Troubleshooting of gas chromatography (G.C.)

Troubleshooting of gas chromatography (G.C.)


Troubleshooting of gas chromatography (G.C.)

Troubleshooting of split peak.

We're going to write about split peaks. Let's say we're doing some gas chromatography, and we see some split peaks. What might be causing that? If we think about split peaks, in general what's happening there is something is interfering with our sample transfer from the injection port into the column, in most circumstances. That's not proceeding as a nice, tight band. It's getting spread out over time or separated from one another. What could cause that? It could be an injection problem. Even something as simple as, our syringe isn't smoothly injecting our sample into the injection port, or it could be that our sample is not making a homogeneous vapor cloud inside the inlet before it transfers into the column. If aerosol droplets might be making their way into the column, that could be a contributing factor to split peaks. If we want to manage that a little bit better, we want to have some type of packing in our liner, or a liner with a specific geometry, to help make sure that everything moves into the vapor phase and that no aerosol droplets make their way into the column. As for the column itself, we could have some problems there, too, especially a solvent stationary phase polarity mismatch, where the solvent is unable to evenly wet the stationary phase. In order to fix that, what we really want to do is choose a solvent and a stationary phase of more similar polarity, so that they are miscible with one another. Those are some of the common causes and solutions for split peaks.

Troubleshooting tailing peak.

Information
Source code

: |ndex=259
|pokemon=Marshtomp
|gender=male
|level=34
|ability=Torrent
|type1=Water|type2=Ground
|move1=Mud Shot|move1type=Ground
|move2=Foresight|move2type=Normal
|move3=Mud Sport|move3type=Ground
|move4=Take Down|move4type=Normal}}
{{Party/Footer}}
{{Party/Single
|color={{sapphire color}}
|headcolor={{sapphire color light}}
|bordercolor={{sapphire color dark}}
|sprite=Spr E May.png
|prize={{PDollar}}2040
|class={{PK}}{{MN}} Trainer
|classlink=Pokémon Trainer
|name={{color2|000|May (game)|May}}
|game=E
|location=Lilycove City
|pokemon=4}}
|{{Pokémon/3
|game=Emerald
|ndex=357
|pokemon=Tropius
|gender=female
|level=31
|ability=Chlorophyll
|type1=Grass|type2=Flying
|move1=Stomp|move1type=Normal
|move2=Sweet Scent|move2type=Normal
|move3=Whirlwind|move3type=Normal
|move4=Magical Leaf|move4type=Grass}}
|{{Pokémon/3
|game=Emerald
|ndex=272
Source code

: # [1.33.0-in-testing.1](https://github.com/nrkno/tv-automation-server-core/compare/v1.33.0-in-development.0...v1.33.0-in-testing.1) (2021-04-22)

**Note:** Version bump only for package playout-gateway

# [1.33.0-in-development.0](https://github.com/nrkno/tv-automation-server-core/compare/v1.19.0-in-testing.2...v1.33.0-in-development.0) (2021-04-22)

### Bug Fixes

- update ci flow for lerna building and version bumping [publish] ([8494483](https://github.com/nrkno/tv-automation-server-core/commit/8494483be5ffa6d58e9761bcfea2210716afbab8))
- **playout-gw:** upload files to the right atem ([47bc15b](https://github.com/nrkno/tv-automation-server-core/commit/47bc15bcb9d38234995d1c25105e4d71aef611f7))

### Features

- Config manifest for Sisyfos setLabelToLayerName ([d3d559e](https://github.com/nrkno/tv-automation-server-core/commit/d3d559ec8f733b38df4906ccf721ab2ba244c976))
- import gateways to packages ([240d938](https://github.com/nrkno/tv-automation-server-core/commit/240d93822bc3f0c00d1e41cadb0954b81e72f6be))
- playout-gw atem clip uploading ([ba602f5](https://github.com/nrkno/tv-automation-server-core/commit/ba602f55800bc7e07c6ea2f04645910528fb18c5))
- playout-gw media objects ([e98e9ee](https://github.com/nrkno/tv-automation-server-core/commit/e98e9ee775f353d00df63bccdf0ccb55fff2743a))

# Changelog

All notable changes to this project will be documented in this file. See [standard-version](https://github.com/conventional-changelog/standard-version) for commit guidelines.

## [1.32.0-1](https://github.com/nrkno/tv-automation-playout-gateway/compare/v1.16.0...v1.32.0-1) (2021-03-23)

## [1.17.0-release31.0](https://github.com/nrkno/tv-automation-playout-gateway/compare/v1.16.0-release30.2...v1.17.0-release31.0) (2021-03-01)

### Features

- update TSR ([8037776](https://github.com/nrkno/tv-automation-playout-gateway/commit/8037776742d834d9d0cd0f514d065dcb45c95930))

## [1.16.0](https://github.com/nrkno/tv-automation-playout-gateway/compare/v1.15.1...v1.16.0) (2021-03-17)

Questions on the material
• A. In the gas chromatography troubleshooting text, what is the suggested fix when the solvent and the stationary phase have mismatched polarity?
• B. Carry on the gas chromatography troubleshooting text after its last heading, "Troubleshooting tailing peak."

Results for the exercise
• A. Choose a solvent and a stationary phase of more similar polarity so that they are miscible with one another.

• B.
In this article, we’re going to write about tailing peaks, something we’ll often encounter when we’re doing gas chromatography. Now, tailing peaks can typically have one of two causes. Either we have some type of disruption to our flow path, or we have some type of reversible chemical adsorption going on. But how do we tell the difference? The first thing we want to do is take a look at our chromatogram. If most or all of our peaks are tailing, that type of indiscriminate tailing is often caused by a flow path disruption, something that can affect all of the compounds present. Conversely, if only a select few of our peaks are affected, it very well could be due to some type of chemical behavior, some type of adsorption or interaction due to a specific compound or compound class. So, now once we’ve sorted that out, what can we do to remedy those problems? Well, in the case of a flow path problem, what we want to do is make sure all of our installation distances are correct, make sure our column cuts are square, and all of our connections are leak free and ideally have as little dead volume as possible. On the cleanliness side of things, the chemical absorption side of things, we want to make sure everything is clean and inert. So, it may be time to do some maintenance – replace our liner, replace our inlet seal, maybe trim a little bit off our guard column, anything that we can do to make sure that the whole flow path is clean and well deactivated so there’s little chance of any interactions occurring. So, those are really the two approaches that we have to address the root causes that are behind most of our tailing problems.

Troubleshooting Carryover & host peak.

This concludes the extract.